## The problem
Check every line of the data for the word "lines", and copy those that have it.

(Extracted material)

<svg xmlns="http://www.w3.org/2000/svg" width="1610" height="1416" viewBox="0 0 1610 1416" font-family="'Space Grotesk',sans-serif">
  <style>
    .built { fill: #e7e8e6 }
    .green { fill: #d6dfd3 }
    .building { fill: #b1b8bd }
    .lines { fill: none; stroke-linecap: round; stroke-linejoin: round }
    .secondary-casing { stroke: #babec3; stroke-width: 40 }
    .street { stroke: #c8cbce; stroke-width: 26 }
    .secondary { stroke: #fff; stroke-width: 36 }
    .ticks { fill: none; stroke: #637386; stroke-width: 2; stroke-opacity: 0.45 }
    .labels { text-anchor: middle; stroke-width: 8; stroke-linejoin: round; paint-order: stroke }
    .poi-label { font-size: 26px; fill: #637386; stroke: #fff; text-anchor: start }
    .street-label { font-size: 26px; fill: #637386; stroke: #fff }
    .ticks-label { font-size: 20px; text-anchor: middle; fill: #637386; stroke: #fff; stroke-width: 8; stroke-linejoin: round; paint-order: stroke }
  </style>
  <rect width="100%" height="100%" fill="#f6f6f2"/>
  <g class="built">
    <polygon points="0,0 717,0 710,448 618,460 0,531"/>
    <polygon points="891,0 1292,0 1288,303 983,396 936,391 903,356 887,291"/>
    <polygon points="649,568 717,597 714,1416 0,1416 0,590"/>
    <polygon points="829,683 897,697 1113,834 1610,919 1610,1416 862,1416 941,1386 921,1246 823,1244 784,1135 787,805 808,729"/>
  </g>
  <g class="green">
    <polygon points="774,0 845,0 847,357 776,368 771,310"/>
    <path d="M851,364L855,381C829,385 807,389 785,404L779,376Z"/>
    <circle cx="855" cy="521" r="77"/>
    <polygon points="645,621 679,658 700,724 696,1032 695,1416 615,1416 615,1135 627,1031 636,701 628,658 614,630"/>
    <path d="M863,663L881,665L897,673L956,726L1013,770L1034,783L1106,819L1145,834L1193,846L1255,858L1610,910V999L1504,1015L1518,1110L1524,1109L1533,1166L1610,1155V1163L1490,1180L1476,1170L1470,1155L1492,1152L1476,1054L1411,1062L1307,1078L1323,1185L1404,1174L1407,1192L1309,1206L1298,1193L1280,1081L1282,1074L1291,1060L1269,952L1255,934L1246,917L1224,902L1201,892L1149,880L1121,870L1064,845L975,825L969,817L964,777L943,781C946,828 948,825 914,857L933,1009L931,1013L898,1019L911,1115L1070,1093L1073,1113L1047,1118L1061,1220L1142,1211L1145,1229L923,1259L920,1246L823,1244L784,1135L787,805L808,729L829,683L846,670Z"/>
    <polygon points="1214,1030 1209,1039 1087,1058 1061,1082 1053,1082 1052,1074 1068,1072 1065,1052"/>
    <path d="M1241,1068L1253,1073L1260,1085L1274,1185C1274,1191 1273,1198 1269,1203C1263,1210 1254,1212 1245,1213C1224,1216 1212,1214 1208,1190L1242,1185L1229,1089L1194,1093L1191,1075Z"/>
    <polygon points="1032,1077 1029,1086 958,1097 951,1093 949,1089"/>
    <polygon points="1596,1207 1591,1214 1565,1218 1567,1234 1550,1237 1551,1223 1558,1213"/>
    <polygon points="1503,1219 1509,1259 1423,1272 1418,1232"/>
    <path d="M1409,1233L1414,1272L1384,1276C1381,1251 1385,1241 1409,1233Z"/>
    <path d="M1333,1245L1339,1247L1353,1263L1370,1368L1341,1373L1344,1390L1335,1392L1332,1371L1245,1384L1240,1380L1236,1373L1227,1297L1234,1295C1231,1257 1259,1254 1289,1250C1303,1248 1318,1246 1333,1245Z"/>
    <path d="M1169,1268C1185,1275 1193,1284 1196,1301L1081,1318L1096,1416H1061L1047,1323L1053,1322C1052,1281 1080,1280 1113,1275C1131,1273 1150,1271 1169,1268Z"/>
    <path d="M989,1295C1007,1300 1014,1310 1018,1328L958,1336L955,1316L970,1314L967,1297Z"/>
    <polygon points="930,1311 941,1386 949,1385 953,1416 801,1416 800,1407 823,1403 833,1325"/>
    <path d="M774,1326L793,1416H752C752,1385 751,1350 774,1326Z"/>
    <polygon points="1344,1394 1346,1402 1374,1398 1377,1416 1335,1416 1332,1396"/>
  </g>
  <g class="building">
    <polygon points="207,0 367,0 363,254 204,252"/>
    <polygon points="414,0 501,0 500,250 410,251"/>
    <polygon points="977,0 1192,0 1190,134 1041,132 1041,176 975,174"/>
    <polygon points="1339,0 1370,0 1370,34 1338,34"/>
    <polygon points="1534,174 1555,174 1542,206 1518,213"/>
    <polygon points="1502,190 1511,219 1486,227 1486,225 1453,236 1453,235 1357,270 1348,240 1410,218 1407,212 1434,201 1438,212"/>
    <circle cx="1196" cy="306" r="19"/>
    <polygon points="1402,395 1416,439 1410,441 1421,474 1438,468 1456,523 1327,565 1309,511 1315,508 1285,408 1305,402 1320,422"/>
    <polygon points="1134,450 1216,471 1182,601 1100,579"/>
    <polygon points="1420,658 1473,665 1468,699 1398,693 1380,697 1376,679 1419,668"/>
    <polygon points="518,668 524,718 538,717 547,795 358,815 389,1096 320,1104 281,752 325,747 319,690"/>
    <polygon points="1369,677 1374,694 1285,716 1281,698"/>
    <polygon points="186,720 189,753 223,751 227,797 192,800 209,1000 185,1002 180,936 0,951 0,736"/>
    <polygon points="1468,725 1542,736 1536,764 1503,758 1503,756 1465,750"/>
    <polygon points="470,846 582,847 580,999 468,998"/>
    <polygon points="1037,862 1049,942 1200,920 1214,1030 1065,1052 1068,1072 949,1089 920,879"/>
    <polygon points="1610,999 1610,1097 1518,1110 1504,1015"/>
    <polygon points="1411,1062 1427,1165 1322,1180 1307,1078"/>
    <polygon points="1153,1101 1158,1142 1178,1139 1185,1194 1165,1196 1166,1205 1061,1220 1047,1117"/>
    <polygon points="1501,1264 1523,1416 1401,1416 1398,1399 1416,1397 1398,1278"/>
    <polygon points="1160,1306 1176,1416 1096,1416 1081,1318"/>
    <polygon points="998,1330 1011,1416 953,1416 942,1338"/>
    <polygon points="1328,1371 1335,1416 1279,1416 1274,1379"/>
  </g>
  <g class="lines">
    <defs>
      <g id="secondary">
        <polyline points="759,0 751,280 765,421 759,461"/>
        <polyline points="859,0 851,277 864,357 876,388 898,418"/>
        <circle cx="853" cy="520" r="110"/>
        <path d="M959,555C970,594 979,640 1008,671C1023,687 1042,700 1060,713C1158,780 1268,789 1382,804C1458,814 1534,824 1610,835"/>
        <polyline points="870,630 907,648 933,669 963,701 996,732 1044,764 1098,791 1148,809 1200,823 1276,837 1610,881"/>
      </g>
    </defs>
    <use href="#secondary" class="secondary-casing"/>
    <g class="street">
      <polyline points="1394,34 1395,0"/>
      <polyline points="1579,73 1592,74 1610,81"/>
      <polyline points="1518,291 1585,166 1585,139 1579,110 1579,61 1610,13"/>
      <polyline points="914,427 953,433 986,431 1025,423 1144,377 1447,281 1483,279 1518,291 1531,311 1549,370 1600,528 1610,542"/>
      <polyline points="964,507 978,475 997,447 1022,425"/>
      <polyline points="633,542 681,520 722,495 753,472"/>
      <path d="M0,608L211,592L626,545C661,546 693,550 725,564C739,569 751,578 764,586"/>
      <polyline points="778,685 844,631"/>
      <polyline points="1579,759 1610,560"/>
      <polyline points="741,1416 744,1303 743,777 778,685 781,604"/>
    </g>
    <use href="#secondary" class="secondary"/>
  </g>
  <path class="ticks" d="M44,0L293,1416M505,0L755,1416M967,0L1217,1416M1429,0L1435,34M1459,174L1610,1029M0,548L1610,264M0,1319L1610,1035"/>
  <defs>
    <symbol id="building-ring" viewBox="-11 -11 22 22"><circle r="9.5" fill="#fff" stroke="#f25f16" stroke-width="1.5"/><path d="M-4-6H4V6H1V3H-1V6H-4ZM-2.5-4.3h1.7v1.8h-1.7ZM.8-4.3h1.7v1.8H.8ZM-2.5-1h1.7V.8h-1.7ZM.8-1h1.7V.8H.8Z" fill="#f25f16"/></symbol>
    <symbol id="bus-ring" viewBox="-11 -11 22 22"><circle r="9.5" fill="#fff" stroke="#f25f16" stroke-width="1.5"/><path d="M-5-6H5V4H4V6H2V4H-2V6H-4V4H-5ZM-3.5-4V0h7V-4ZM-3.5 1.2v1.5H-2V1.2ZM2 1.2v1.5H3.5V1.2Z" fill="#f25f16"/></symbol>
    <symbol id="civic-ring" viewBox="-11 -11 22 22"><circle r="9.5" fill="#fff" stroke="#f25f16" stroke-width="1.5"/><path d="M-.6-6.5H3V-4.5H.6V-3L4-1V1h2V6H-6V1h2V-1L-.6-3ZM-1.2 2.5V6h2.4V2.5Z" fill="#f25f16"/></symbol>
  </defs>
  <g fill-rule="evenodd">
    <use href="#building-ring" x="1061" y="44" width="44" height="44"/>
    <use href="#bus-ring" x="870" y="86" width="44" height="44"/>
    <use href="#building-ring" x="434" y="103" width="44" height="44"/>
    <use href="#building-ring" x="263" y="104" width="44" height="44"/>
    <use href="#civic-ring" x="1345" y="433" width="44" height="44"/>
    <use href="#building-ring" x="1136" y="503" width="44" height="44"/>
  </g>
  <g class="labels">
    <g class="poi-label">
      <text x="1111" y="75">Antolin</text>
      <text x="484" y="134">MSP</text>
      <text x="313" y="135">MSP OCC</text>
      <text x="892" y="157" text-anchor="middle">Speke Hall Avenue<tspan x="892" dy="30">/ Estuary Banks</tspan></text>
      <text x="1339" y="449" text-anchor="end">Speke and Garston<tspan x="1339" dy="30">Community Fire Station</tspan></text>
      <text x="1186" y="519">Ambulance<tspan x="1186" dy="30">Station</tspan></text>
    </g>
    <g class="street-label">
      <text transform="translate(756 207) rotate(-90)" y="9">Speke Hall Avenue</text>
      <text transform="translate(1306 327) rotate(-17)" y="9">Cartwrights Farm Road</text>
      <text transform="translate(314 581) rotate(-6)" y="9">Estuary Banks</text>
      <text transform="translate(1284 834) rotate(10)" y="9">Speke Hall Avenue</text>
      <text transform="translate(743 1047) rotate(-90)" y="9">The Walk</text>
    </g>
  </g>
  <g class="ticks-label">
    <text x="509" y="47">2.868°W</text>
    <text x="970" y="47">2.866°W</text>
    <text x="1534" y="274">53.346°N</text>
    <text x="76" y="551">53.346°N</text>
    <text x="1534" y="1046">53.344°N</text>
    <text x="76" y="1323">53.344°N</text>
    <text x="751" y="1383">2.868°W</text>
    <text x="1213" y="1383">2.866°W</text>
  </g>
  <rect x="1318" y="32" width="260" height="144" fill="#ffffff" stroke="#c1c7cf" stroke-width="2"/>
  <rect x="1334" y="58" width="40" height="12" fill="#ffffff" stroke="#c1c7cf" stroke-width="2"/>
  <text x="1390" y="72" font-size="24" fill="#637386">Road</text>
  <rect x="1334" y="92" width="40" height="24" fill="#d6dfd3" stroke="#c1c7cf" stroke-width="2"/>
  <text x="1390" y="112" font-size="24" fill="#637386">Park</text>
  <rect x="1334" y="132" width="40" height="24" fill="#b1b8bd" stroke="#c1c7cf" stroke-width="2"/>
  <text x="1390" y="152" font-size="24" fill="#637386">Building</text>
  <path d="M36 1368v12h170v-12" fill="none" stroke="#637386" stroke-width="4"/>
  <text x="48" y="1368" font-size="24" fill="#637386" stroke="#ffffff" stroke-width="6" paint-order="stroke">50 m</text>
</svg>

(End Extracted material)

## Solution to this task
    .lines { fill: none; stroke-linecap: round; stroke-linejoin: round }
  <g class="lines">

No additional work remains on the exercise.